> **EXERCISE AIM**: In the message below about Fourier transforms, what kind of FFTs does GSL provide?

**** PASSAGE PROVIDED

Hi Liam,
As I briefly indicated on #lisp and contrary to our earlier belief, there _is_ at least one case in which a user would like to supply the stride, vector size n and offset to the FFT functions. Namely, this is for the 2-dimensional (more generally of course, N-dimensional) Fourier transform.
GSL only provides one-dimensional FFTs. Naturally, an N-dimensional FFT can be easily implemented from a one-dimensional function. From saying this, you can probably already immediately see what I mean, but nevertheless, to be sure there's no mistake here, I'll give a more concrete example.
Let us approach the problem in C, and consider a 2D array of size a x b, where a is the number of rows and b is the number of columns. This is a linear, contiguous array in C (a "raw" C array). A 2D FFT can be performed by first FFT'ing one dimension and then the other.

********
**** DATASET EXTRACT

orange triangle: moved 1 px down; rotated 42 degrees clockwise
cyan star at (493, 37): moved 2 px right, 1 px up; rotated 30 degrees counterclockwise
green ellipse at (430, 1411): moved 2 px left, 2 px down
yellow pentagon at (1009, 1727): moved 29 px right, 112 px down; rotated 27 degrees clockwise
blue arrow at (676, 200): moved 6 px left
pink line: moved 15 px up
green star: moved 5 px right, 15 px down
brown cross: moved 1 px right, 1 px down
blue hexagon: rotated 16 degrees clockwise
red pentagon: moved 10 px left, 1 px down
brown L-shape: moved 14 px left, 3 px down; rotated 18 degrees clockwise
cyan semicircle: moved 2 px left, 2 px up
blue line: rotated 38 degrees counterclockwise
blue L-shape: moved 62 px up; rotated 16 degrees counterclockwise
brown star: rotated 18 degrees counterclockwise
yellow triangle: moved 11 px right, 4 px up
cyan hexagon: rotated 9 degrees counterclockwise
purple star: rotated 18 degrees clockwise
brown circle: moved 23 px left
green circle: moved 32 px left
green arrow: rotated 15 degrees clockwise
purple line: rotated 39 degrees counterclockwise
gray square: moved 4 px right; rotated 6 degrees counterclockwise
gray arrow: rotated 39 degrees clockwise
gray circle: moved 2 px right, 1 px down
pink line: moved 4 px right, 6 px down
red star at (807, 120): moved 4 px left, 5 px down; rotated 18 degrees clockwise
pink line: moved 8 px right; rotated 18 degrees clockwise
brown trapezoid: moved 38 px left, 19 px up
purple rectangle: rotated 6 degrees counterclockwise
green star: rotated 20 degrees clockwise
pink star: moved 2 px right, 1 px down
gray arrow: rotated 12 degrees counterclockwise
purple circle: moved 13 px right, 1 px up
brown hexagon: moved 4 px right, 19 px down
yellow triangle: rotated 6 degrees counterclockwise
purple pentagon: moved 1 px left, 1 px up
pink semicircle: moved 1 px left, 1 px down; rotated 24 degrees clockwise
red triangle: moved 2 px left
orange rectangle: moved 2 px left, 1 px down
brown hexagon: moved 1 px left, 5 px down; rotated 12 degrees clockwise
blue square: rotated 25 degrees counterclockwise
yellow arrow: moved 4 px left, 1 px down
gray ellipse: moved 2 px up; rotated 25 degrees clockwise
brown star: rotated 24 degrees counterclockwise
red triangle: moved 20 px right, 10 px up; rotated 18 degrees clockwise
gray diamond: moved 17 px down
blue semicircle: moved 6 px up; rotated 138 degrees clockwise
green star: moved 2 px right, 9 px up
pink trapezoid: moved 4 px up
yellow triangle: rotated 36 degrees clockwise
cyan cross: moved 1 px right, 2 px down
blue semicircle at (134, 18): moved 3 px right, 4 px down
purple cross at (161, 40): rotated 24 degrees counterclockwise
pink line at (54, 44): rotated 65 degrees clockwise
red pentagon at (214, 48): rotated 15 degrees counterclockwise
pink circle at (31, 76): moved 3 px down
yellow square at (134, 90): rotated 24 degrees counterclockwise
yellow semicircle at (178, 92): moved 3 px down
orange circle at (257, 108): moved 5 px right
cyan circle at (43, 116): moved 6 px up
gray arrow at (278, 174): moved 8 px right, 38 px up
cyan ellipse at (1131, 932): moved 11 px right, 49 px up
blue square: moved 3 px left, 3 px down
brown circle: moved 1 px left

********

> **RESULT OF THE EXERCISE**: GSL provides only one-dimensional FFTs.